Trump admitted on Friday that the talks were “very fragile” and said he had no deadline for achieving peace, having previously claimed he could end the war “in 24 hours”.

In an interview with Time magazine published on Friday, Trump also said that “Crimea will stay with Russia”, the latest example of the US leader putting pressure on Ukraine to make concessions to end the war while it remains under siege.

Ukraine’s leader, Volodymyr Zelenskyy, later insisted the territory is “the property of the Ukrainian people”.

“Our position is unchanged,” he told reporters in Kyiv. “The constitution of Ukraine says that all the temporarily occupied territories … belong to Ukraine.”

Witkoff’s visit came hours after a senior Russian general was blown up outside his apartment in what appears to have been the latest Ukrainian operation deep inside Russian territory.

The Russian authorities named the officer as Lt Gen Yaroslav Moskalik, the deputy head of the main operations directorate of the general staff of the Russian armed forces.

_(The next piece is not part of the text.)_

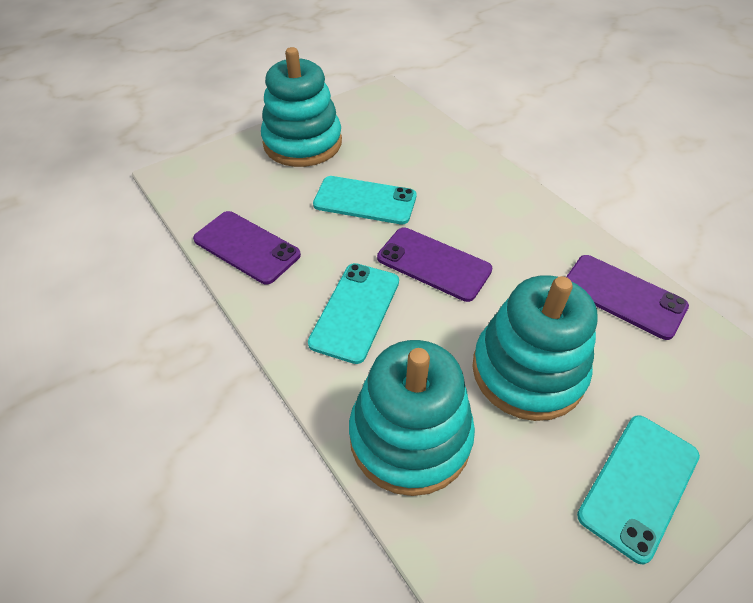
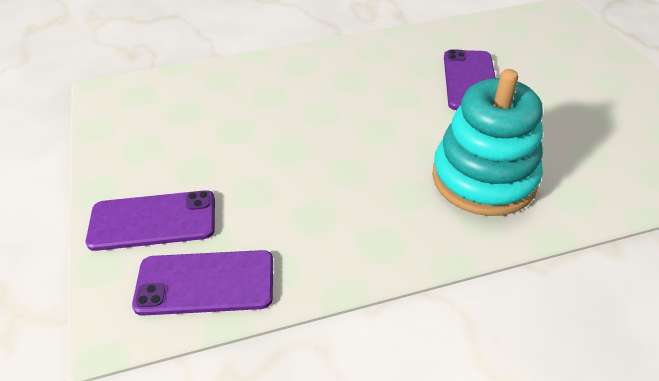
turquoise phone: 3 -> 0
turquoise stacking toy: 3 -> 1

The blast was similar in nature to previous attacks on Russians that were later claimed by Ukraine.

The apparent Ukrainian assassination is unlikely to sit well with the Trump administration, which has been desperate to show tangible progress on peace before Trump’s 100th day in office next week.

Despite Putin’s refusal to agree to a ceasefire and continued missile strikes on Ukraine, the US president has criticised Zelenskyy repeatedly over the stalled peace talks while adopting a more cautious tone toward the Russian leader.

The Russian investigative committee said the explosions were caused by the detonation of an improvised explosive device packed with shrapnel. The committee, which investigates major crimes, said it had opened a criminal case.

Baza, a Telegram channel with sources in Russia’s law enforcement agencies, said a bomb in a parked car in the town of Balashikha, in the Moscow region, was detonated remotely when the officer, who lived locally, walked past.

A video circulating on Russian social media captured the moment the car exploded, while additional images showed the burnt-out vehicle.

The Kremlin blamed Ukraine for the killing, with Peskov saying Kyiv was engaging in “terrorist activities on Russian territory”. Ukraine has not yet commented on the incident.

Since the start of the full-scale invasion, Ukraine has targeted dozens of Russian military officers and Russian-installed officials whom Kyiv has accused of committing war crimes in the country. Little is known, however, about the clandestine Ukrainian resistance cells involved in assassinations and attacks on military infrastructure in Russia and Russian-controlled areas.

Last December, Ukraine’s security services targeted another senior Russian general, Lt Gen Igor Kirillov, who was killed after an explosive device hidden in an electric scooter detonated outside an apartment building in Moscow.

At the time, Keith Kellogg, Trump’s appointed special representative for Ukraine and Russia, criticised the killing, saying it could have violated the rules of warfare.

Apart from military figures, Ukraine has targeted prominent Russian pro-war propagandists including Darya Dugina, the daughter of an ultra-nationalist Russian ideologue, who was killed in 2022 when a bomb blew up the Toyota Land Cruiser she was driving.

Moskalik, 59, was part of several high-profile Russian foreign delegations in recent years, including in at least two rounds of talks with Ukrainian and western officials, in 2015 and 2019, as well as a 2018 visit to the Assad regime in Syria. Insiders close to the defence ministry say his influence within the Russian military was on the rise.

Mikhail Zvinchuk, a popular Russian military blogger with ties to the defence establishment, said: “According to chatter behind the scenes, one scenario for personnel reshuffling at the general staff had Moskalik being considered as a potential head of the national defence management centre, primarily due to his methodical approach and thoughtfulness.”